Characterization of transplacental transfer of paroxetine in perfused human placenta: development of a pharmacokinetic model to evaluate tapered dosing.

The aim of this study was to determine whether a tapered dosage regimen of paroxetine in pregnant women might be useful to avoid withdrawal syndromes in neonates after delivery. We characterized the transplacental transfer of paroxetine in perfused human placenta, fitting a pharmacokinetic model to the results and applying the model and parameters to evaluate a tapered dosage regimen. Paroxetine was perfused from the maternal or fetal side of an isolated human placental preparation with various perfusion protocols, and paroxetine concentrations in the effluent and placental tissue were determined. The transplacental pharmacokinetic parameters of paroxetine were estimated by simultaneous fitting of a five-compartment transplacental pharmacokinetic model to the set of paroxetine concentration profiles. The developed model and parameters were used to simulate the maternal and fetal concentrations of paroxetine, and the results were compared with reported data. Paroxetine showed a larger distribution volume in placental tissue and a smaller transplacental transfer as compared with antipyrine, a passive diffusion marker. A five-compartment model could well describe the transplacental transfer of paroxetine and could well simulate the maternal and umbilical venous concentrations of paroxetine at delivery. Transplacental transfer kinetic parameters of paroxetine were estimated by fitting a pharmacokinetic model to perfusion study data. The model and parameters appeared to be suitable for simulation of paroxetine kinetics in fetus. The model was also applicable to design a dosage regimen to avoid an abrupt decrease of paroxetine concentration in fetal plasma.

Quantitative prediction of fetal plasma concentration of fluvoxamine during dosage-tapering to the mother.

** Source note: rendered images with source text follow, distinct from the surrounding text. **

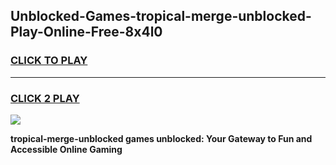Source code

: 
## Unblocked-Games-tropical-merge-unblocked-Play-Online-Free-8x4l0
<h3>
<a href="https://premium76.site?title=tropical-merge-unblocked&ref=26A">CLICK TO PLAY</a></h3>
<hr>

<h3>
<a href="https://premium76.site?title=tropical-merge-unblocked&ref=26A">CLICK 2 PLAY</a>
  
</h3>

<a href="https://premium76.site?title=tropical-merge-unblocked&ref=26A"><img src="https://clearcache.store/games.png"></a>


**tropical-merge-unblocked games unblocked: Your Gateway to Fun and Accessible Online Gaming**
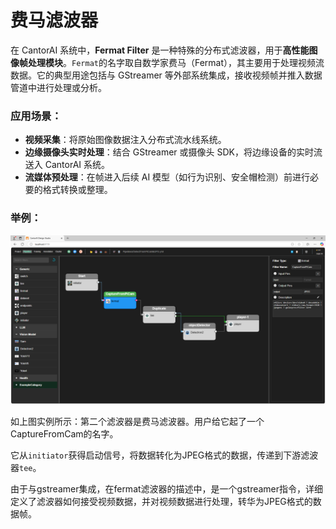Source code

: # 费马滤波器

在 CantorAI 系统中，**Fermat Filter** 是一种特殊的分布式滤波器，用于**高性能图像帧处理模块**。`Fermat`的名字取自数学家费马（Fermat），其主要用于处理视频流数据。它的典型用途包括与 GStreamer 等外部系统集成，接收视频帧并推入数据管道中进行处理或分析。

### 应用场景：

- **视频采集**：将原始图像数据注入分布式流水线系统。
- **边缘摄像头实时处理**：结合 GStreamer 或摄像头 SDK，将边缘设备的实时流送入 CantorAI 系统。
- **流媒体预处理**：在帧进入后续 AI 模型（如行为识别、安全帽检测）前进行必要的格式转换或整理。

### 举例：

![image-20250501062832645](/images/fermat-filter.png)

如上图实例所示：第二个滤波器是费马滤波器。用户给它起了一个CaptureFromCam的名字。

它从`initiator`获得启动信号，将数据转化为JPEG格式的数据，传递到下游滤波器`tee`。

由于与gstreamer集成，在fermat滤波器的描述中，是一个gstreamer指令，详细定义了滤波器如何接受视频数据，并对视频数据进行处理，转华为JPEG格式的数据帧。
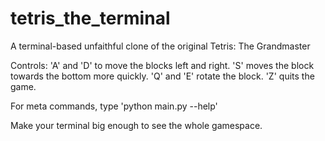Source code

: # tetris_the_terminal
A terminal-based unfaithful clone of the original Tetris: The Grandmaster

Controls: 'A' and 'D' to move the blocks left and right. 
'S' moves the block towards the bottom more quickly. 
'Q' and 'E' rotate the block.
'Z' quits the game.

For meta commands, type 'python main.py --help'

Make your terminal big enough to see the whole gamespace.
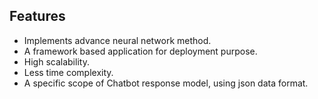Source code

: ## Features
* Implements advance neural network method.
* A framework based application for deployment purpose.
* High scalability.
* Less time complexity.
* A specific scope of Chatbot response model, using json data format.

  
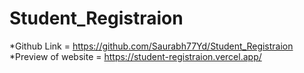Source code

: ﻿# Student_Registraion
*Github Link = https://github.com/Saurabh77Yd/Student_Registraion
*Preview of website  = https://student-registraion.vercel.app/
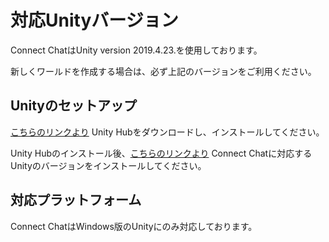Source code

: # 対応Unityバージョン

Connect ChatはUnity version 2019.4.23.を使用しております。

新しくワールドを作成する場合は、必ず上記のバージョンをご利用ください。

## Unityのセットアップ

[こちらのリンクより](https://public-cdn.cloud.unity3d.com/hub/prod/UnityHubSetup.exe) Unity Hubをダウンロードし、インストールしてください。

Unity Hubのインストール後、[こちらのリンクより](unityhub://2019.4.23f1/3f4e01f1a5ec) Connect Chatに対応するUnityのバージョンをインストールしてください。

## 対応プラットフォーム

Connect ChatはWindows版のUnityにのみ対応しております。
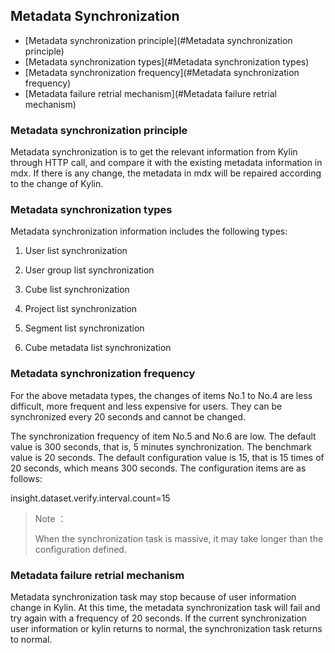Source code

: ## Metadata Synchronization

- [Metadata synchronization principle](#Metadata synchronization principle)
- [Metadata synchronization types](#Metadata synchronization types)
- [Metadata synchronization frequency](#Metadata synchronization frequency)
- [Metadata failure retrial mechanism](#Metadata failure retrial mechanism)

### Metadata synchronization principle

Metadata synchronization is to get the relevant information from Kylin through HTTP call, and compare it with the existing metadata information in mdx. If there is any change, the metadata in mdx will be repaired according to the change of Kylin.

### Metadata synchronization types

Metadata synchronization information includes the following types:

1. User list synchronization

2. User group list synchronization

3. Cube list synchronization

4. Project list synchronization

5. Segment list synchronization

6. Cube metadata list synchronization

### Metadata synchronization frequency

For the above metadata types, the changes of items No.1 to No.4 are less difficult, more frequent and less expensive for users. They can be synchronized every 20 seconds and cannot be changed.

The synchronization frequency of item No.5 and No.6 are low. The default value is 300 seconds, that is, 5 minutes synchronization. The benchmark value is 20 seconds. The default configuration value is 15, that is 15 times of 20 seconds, which means 300 seconds. The configuration items are as follows:

insight.dataset.verify.interval.count=15

> Note ：
>
> When the synchronization task is massive, it may take longer than the configuration defined.

### Metadata failure retrial mechanism

Metadata synchronization task may stop because of user information change in Kylin. At this time, the metadata synchronization task will fail and try again with a frequency of 20 seconds. If the current synchronization user information or kylin returns to normal, the synchronization task returns to normal.
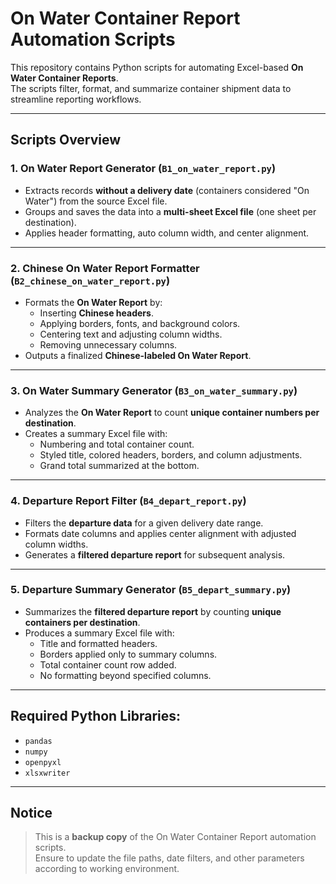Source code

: 
# On Water Container Report Automation Scripts

This repository contains Python scripts for automating Excel-based **On Water Container Reports**.  
The scripts filter, format, and summarize container shipment data to streamline reporting workflows.

---

## Scripts Overview

### 1. **On Water Report Generator (`B1_on_water_report.py`)**
- Extracts records **without a delivery date** (containers considered "On Water") from the source Excel file.
- Groups and saves the data into a **multi-sheet Excel file** (one sheet per destination).
- Applies header formatting, auto column width, and center alignment.

---

### 2. **Chinese On Water Report Formatter (`B2_chinese_on_water_report.py`)**
- Formats the **On Water Report** by:
  - Inserting **Chinese headers**.
  - Applying borders, fonts, and background colors.
  - Centering text and adjusting column widths.
  - Removing unnecessary columns.
- Outputs a finalized **Chinese-labeled On Water Report**.

---

### 3. **On Water Summary Generator (`B3_on_water_summary.py`)**
- Analyzes the **On Water Report** to count **unique container numbers per destination**.
- Creates a summary Excel file with:
  - Numbering and total container count.
  - Styled title, colored headers, borders, and column adjustments.
  - Grand total summarized at the bottom.

---

### 4. **Departure Report Filter (`B4_depart_report.py`)**
- Filters the **departure data** for a given delivery date range.
- Formats date columns and applies center alignment with adjusted column widths.
- Generates a **filtered departure report** for subsequent analysis.

---

### 5. **Departure Summary Generator (`B5_depart_summary.py`)**
- Summarizes the **filtered departure report** by counting **unique containers per destination**.
- Produces a summary Excel file with:
  - Title and formatted headers.
  - Borders applied only to summary columns.
  - Total container count row added.
  - No formatting beyond specified columns.

---


## Required Python Libraries:
- `pandas`
- `numpy`
- `openpyxl`
- `xlsxwriter`

---

## Notice  
> This is a **backup copy** of the On Water Container Report automation scripts.  
> Ensure to update the file paths, date filters, and other parameters according to working environment.
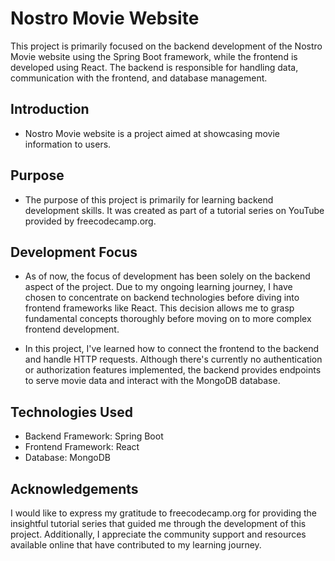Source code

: 
# Nostro Movie Website


This project is primarily focused on the backend development of the Nostro Movie website using the Spring Boot framework, while the frontend is developed using React. The backend is responsible for handling data, communication with the frontend, and database management.

## Introduction

- Nostro Movie website is a project aimed at showcasing movie information to users.

## Purpose

- The purpose of this project is primarily for learning backend development skills. It was created as part of a tutorial series on YouTube provided by freecodecamp.org.

## Development Focus

- As of now, the focus of development has been solely on the backend aspect of the project. Due to my ongoing learning journey, I have chosen to concentrate on backend technologies before diving into frontend frameworks like React. This decision allows me to grasp fundamental concepts thoroughly before moving on to more complex frontend development.

- In this project, I've learned how to connect the frontend to the backend and handle HTTP requests. Although there's currently no authentication or authorization features implemented, the backend provides endpoints to serve movie data and interact with the MongoDB database.

## Technologies Used
- Backend Framework: Spring Boot
- Frontend Framework: React
- Database: MongoDB

## Acknowledgements
I would like to express my gratitude to freecodecamp.org for providing the insightful tutorial series that guided me through the development of this project. Additionally, I appreciate the community support and resources available online that have contributed to my learning journey.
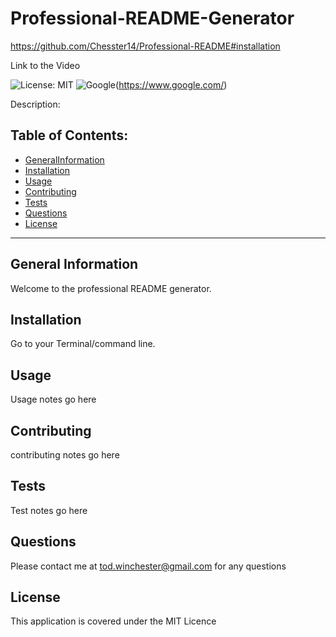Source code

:# Professional-README-Generator

https://github.com/Chesster14/Professional-README#installation

Link to the Video



![License: MIT](https://custom-icon-badges.demolab.com/badge/license-MIT-yellowgreen.svg?logo=law)
![Google](https://custom-icon-badges.demolab.com/badge/Google-grey?logo=google&logoColor=red)(https://www.google.com/)

Description:

## Table of Contents:

- [GeneralInformation](#generalInformation)
- [Installation](#installation)
- [Usage](#usage)
- [Contributing](#contributing)
- [Tests](#tests)
- [Questions](#questions)
- [License](#license)

---

## General Information
Welcome to the professional README generator.

## Installation
Go to your Terminal/command line.

## Usage
Usage notes go here

## Contributing
contributing notes go here

## Tests
Test notes go here

## Questions
Please contact me at tod.winchester@gmail.com for any questions

## License
This application is covered under the MIT Licence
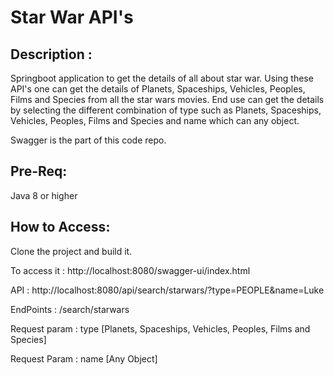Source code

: # Star War API's

## Description : 

Springboot application to get the details of all about star war. 
Using these API's one can get the details of Planets, Spaceships, Vehicles, Peoples, Films and Species from all the star wars movies. End use can get the details by selecting the different combination of type such as Planets, Spaceships, Vehicles, Peoples, Films and Species and name which can any object.

Swagger is the part of this code repo. 

## Pre-Req: 
Java 8 or higher

## How to Access: 
Clone the project and build it.

To access it : http://localhost:8080/swagger-ui/index.html

API : http://localhost:8080/api/search/starwars/?type=PEOPLE&name=Luke

EndPoints : /search/starwars

Request param : type [Planets, Spaceships, Vehicles, Peoples, Films and Species]

Request Param : name [Any Object]




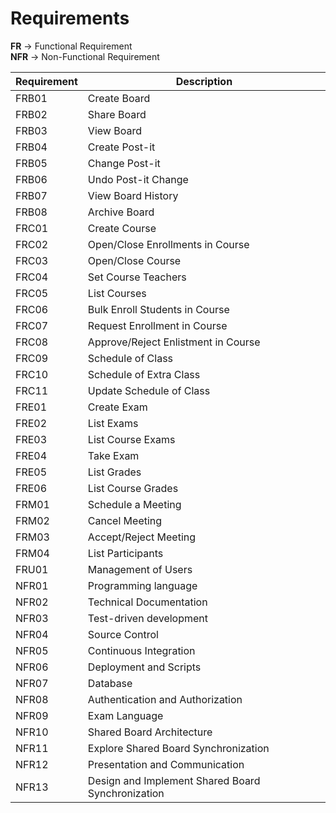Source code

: # Requirements

**FR** -> Functional Requirement <br>
**NFR** -> Non-Functional Requirement

| Requirement | Description                                                                                      |
|-------------|--------------------------------------------------------------------------------------------------|
| FRB01       | Create Board                                                            |
| FRB02       | Share Board                                                             |
| FRB03       | View Board                                                              |
| FRB04       | Create Post-it                                                          |
| FRB05       | Change Post-it                                                          |
| FRB06       | Undo Post-it Change                                                     |
| FRB07       | View Board History                                                      |
| FRB08       | Archive Board                                                           |
| FRC01       | Create Course                                                           |
| FRC02       | Open/Close Enrollments in Course                                        |
| FRC03       | Open/Close Course                                                       |
| FRC04       | Set Course Teachers                                                     |
| FRC05       | List Courses                                                            |
| FRC06       | Bulk Enroll Students in Course                                          |
| FRC07       | Request Enrollment in Course                                            |
| FRC08       | Approve/Reject Enlistment in Course                                     |
| FRC09       | Schedule of Class                                                       |
| FRC10       | Schedule of Extra Class                                                 |
| FRC11       | Update Schedule of Class                                                |
| FRE01       | Create Exam                                                             |
| FRE02       | List Exams                                                              |
| FRE03       | List Course Exams                                                       |
| FRE04       | Take Exam                                                               |
| FRE05       | List Grades                                                             |
| FRE06       | List Course Grades                                                      |
| FRM01       | Schedule a Meeting                                                      |
| FRM02       | Cancel Meeting                                                          |
| FRM03       | Accept/Reject Meeting                                                   |
| FRM04       | List Participants                                                       |
| FRU01       | Management of Users                                                     |
| NFR01       | Programming language                                                |
| NFR02       | Technical Documentation                                             |
| NFR03       | Test-driven development                                             |
| NFR04       | Source Control                                                      |
| NFR05       | Continuous Integration                                              |
| NFR06       | Deployment and Scripts                                              |
| NFR07       | Database                                                            |
| NFR08       | Authentication and Authorization                                     |
| NFR09       | Exam Language                                                       |
| NFR10       | Shared Board Architecture                                           |
| NFR11       | Explore Shared Board Synchronization                                 |
| NFR12       | Presentation and Communication                                       |
| NFR13       | Design and Implement Shared Board Synchronization                   |
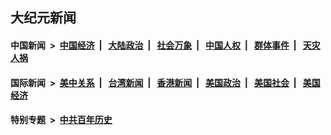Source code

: ## 大纪元新闻

#### 中国新闻 &nbsp;>&nbsp; [中国经济](indexes/ncid283/README.md?12260445) &nbsp;| &nbsp; [大陆政治](indexes/ncid277/README.md?12260445) &nbsp;| &nbsp; [社会万象](indexes/ncid282/README.md?12260445) &nbsp;| &nbsp; [中国人权](indexes/ncid278/README.md?12260445) &nbsp;| &nbsp; [群体事件](indexes/ncid279/README.md?12260445) &nbsp;| &nbsp; [天灾人祸](indexes/ncid280/README.md?12260445)

#### 国际新闻 &nbsp;>&nbsp; [美中关系](indexes/nf1412576/README.md?12260445) &nbsp;| &nbsp; [台湾新闻](indexes/ncid1349361/README.md?12260445) &nbsp;| &nbsp; [香港新闻](indexes/ncid1349362/README.md?12260445) &nbsp;| &nbsp; [美国政治](indexes/ncid1078159/README.md?12260445) &nbsp;| &nbsp; [美国社会](indexes/ncid1078160/README.md?12260445) &nbsp;| &nbsp; [美国经济](indexes/ncid1078158/README.md?12260445)

#### 特别专题 &nbsp;>&nbsp; [中共百年历史](https://github.com/epoch-news/epoch-special/blob/master/README.md?12260445)  
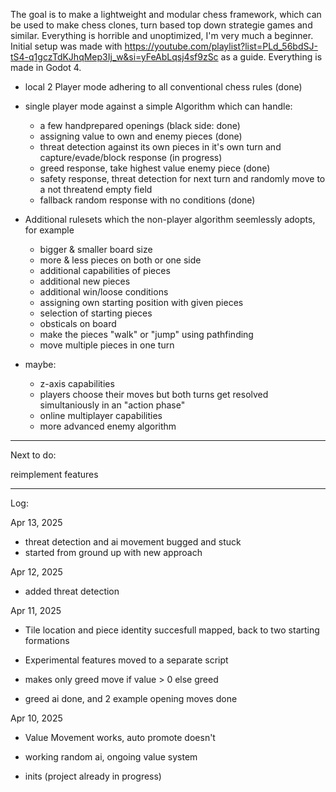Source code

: The goal is to make a lightweight and modular chess framework, which can be used to make chess clones, turn based top down strategie games and similar.
Everything is horrible and unoptimized, I'm very much a beginner.
Initial setup was made with https://youtube.com/playlist?list=PLd_56bdSJ-tS4-q1gczTdKJhqMep3Ij_w&si=yFeAbLqsj4sf9zSc as a guide.
Everything is made in Godot 4.

- local 2 Player mode adhering to all conventional chess rules (done)
- single player mode against a simple Algorithm which can handle:
  - a few handprepared openings (black side: done)
  - assigning value to own and enemy pieces (done)
  - threat detection against its own pieces in it's own turn and capture/evade/block response (in progress)
  - greed response, take highest value enemy piece (done)
  - safety response, threat detection for next turn and randomly move to a not threatend empty field
  - fallback random response with no conditions (done)

- Additional rulesets which the non-player algorithm seemlessly adopts, for example
  - bigger & smaller board size
  - more & less pieces on both or one side
  - additional capabilities of pieces
  - additional new pieces
  - additional win/loose conditions
  - assigning own starting position with given pieces
  - selection of starting pieces
  - obsticals on board
  - make the pieces "walk" or "jump" using pathfinding
  - move multiple pieces in one turn
 - maybe:
   - z-axis capabilities
   - players choose their moves but both turns get resolved simultaniously in an "action phase"
   - online multiplayer capabilities
   - more advanced enemy algorithm

---------------------------------------------------------------------------------------------------------
Next to do:

reimplement features

---------------------------------------------------------------------------------------------------------
Log:

Apr 13, 2025

- threat detection and ai movement bugged and stuck
- started from ground up with new approach

Apr 12, 2025

- added threat detection


Apr 11, 2025

- Tile location and piece identity succesfull mapped, back to two starting formations

- Experimental features moved to a separate script

- makes only greed move if value > 0 else greed

- greed ai done, and 2 example opening moves done


Apr 10, 2025

- Value Movement works, auto promote doesn't

- working random ai, ongoing value system

- inits (project already in progress)


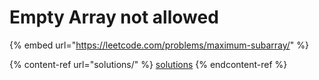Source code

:# Empty Array not allowed

{% embed url="https://leetcode.com/problems/maximum-subarray/" %}

{% content-ref url="solutions/" %}
[solutions](solutions/)
{% endcontent-ref %}

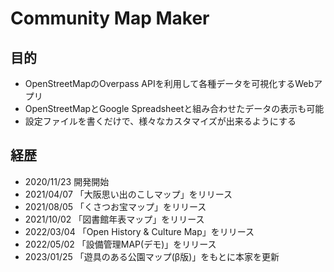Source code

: # Community Map Maker
## 目的
* OpenStreetMapのOverpass APIを利用して各種データを可視化するWebアプリ
* OpenStreetMapとGoogle Spreadsheetと組み合わせたデータの表示も可能
* 設定ファイルを書くだけで、様々なカスタマイズが出来るようにする

## 経歴
* 2020/11/23 開発開始
* 2021/04/07 「大阪思い出のこしマップ」をリリース
* 2021/08/05 「くさつお宝マップ」をリリース
* 2021/10/02 「図書館年表マップ」をリリース
* 2022/03/04 「Open History & Culture Map」をリリース
* 2022/05/02 「設備管理MAP(デモ)」をリリース
* 2023/01/25 「遊具のある公園マップ(β版)」をもとに本家を更新
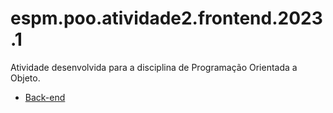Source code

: # espm.poo.atividade2.frontend.2023.1
Atividade desenvolvida para a disciplina de Programação Orientada a Objeto.

- [Back-end](https://github.com/cauebucci/espm.poo.atividade2.backend.2023.1)
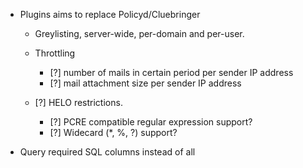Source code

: * Plugins aims to replace Policyd/Cluebringer

    * Greylisting, server-wide, per-domain and per-user.

    * Throttling
        * [?] number of mails in certain period per sender IP address
        * [?] mail attachment size per sender IP address

    * [?] HELO restrictions.
        * [?] PCRE compatible regular expression support?
        * [?] Widecard (*, %, ?) support?

* Query required SQL columns instead of all

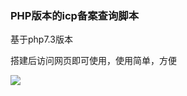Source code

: ### PHP版本的icp备案查询脚本

基于php7.3版本

搭建后访问网页即可使用，使用简单，方便

![](D:\编程\Python脚本\edusrc\icpphp\img\php1.png)

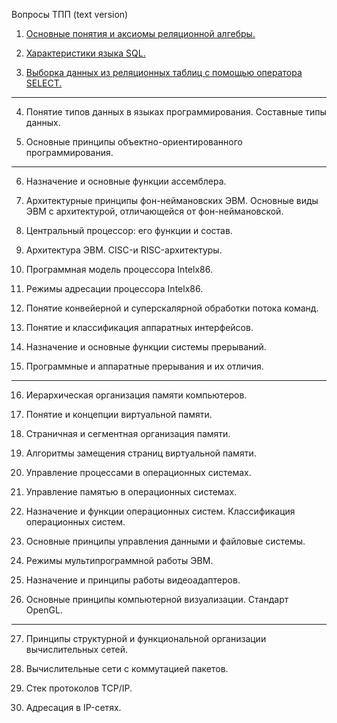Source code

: Вопросы ТПП (text version)

1. [Основные понятия и аксиомы реляционной алгебры.](1.Основные_понятия_и_аксиомы_реляционной_алгебры.md)

2. [Характеристики языка SQL.]()

3. [Выборка данных из реляционных таблиц с помощью оператора SELECT.]()
<hr>

4. Понятие типов данных в языках программирования. Составные типы данных.

5. Основные принципы объектно-ориентированного программирования.
<hr>

6. Назначение и основные функции ассемблера.
   
7. Архитектурные принципы фон-неймановских ЭВМ. Основные виды ЭВМ с архитектурой, отличающейся от фон-неймановской. 

8. Центральный процессор: его функции и состав.

9.  Архитектура ЭВМ. CISC-и RISC-архитектуры.

10. Программная модель процессора Intelx86.

11. Режимы адресации процессора Intelx86.

12. Понятие конвейерной и суперскалярной обработки потока команд.

13. Понятие и классификация аппаратных интерфейсов.

14. Назначение и основные функции системы прерываний.

15. Программные и аппаратные прерывания и их отличия.
<hr>

16. Иерархическая организация памяти компьютеров.

17. Понятие и концепции виртуальной памяти.

18. Страничная и сегментная организация памяти.

19. Алгоритмы замещения страниц виртуальной памяти.

20. Управление процессами в операционных системах.

21. Управление памятью в операционных системах.

22. Назначение и функции операционных систем. Классификация операционных систем.

23. Основные принципы управления данными и файловые системы.

24. Режимы мультипрограммной работы ЭВМ.

25. Назначение и принципы работы видеоадаптеров.

26. Основные принципы компьютерной визуализации. Стандарт OpenGL.
<hr>

27. Принципы структурной и функциональной организации вычислительных сетей.

28. Вычислительные сети с коммутацией пакетов.

29. Стек протоколов TCP/IP.

30. Адресация в IP-сетях.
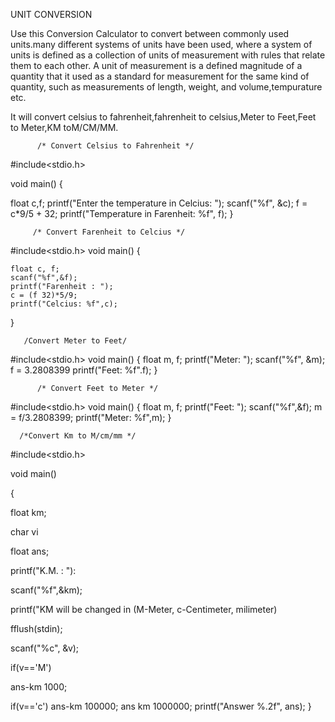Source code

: UNIT CONVERSION

Use this Conversion Calculator to convert between commonly used units.many different systems of units have been used,
where a system of units is defined as a collection of units of measurement with rules that relate them to each other. 
A unit of measurement is a defined magnitude of a quantity that it used as a standard for measurement for the same kind of quantity, 
such as measurements of length, weight, and volume,tempurature etc.

It will convert celsius to fahrenheit,fahrenheit to celsius,Meter to Feet,Feet to Meter,KM toM/CM/MM.

          
          
          /* Convert Celsius to Fahrenheit */


#include<stdio.h>

void main()
{

   float c,f;
   printf("Enter the temperature in Celcius: ");
   scanf("%f", &c);
   f = c*9/5 + 32;
   printf("Temperature in Farenheit: %f", f);
}


         /* Convert Farenheit to Celcius */
          

#include<stdio.h>
void main()
{

    float c, f;
    scanf("%f",&f);
    printf("Farenheit : "); 
    c = (f 32)*5/9; 
    printf("Celcius: %f",c);
}


       /Convert Meter to Feet/

#include<stdio.h>
void main()
{
  float m, f;
  printf("Meter: ");
  scanf("%f", &m);
  f = 3.2808399
  printf("Feet: %f".f);
}

          /* Convert Feet to Meter */

#include<stdio.h>
void main()
{
  float m, f;
  printf("Feet: "); 
  scanf("%f",&f); 
  m = f/3.2808399; 
  printf("Meter: %f",m);
}
      
      /*Convert Km to M/cm/mm */
      
 #include<stdio.h>

void main()

{

  float km;
  
  char vi
  
  float ans;
  
  printf("K.M. : "):
  
  scanf("%f",&km);
  
  printf("KM will be changed in (M-Meter, c-Centimeter, milimeter)
  
  fflush(stdin); 
  
  scanf("%c", &v);
  
  if(v=='M') 
  
  
 ans-km 1000; 
 
 if(v=='c')
 ans-km 100000; 
 ans km 1000000;
 printf("Answer %.2f", ans);
}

INTRODUCTION: Although selective serotonin reuptake inhibitors have been used during pregnancy for the treatment of depression and anxiety disorders, the fetal plasma concentration profiles of them remained unclear. Therefore, the aim of this study was to develop a pharmacokinetic model to estimate fetal plasma concentration profiles of fluvoxamine, and to clarify the differences with those of paroxetine. METHODS: Perfusion studies using human placentae obtained from full-term pregnant women were conducted to estimate transplacental pharmacokinetic parameters for fluvoxamine. The characteristics of placental permeability were compared with those of paroxetine in our previous report. Using a developed model and these parameters, fetal plasma concentration profiles of fluvoxamine administered to mothers were simulated. RESULTS: The results of perfusion studies and transplacental transfer kinetic parameters indicated that fluvoxamine is less efficiently distributed to placental tissue than paroxetine. The model predicted a maternal-fetal plasma concentration ratio of 0.376 after repeated maternal administration of fluvoxamine, similar to the ratio for paroxetine. However, if the mother ceased taking drug, the model predicted a half-life of fluvoxamine in fetal plasma of 35 h, which is longer than that of paroxetine (10 h). We used the model to evaluate a proposed taper regimen for full-term pregnant women taking fluvoxamine that would minimize the risk of neonatal withdrawal syndrome. DISCUSSION: The obtained parameters and developed model enabled us to predict the fetal plasma concentration profiles of fluvoxamine. The risk of neonatal withdrawal syndrome due to abrupt discontinuation may be less with fluvoxamine than with paroxetine.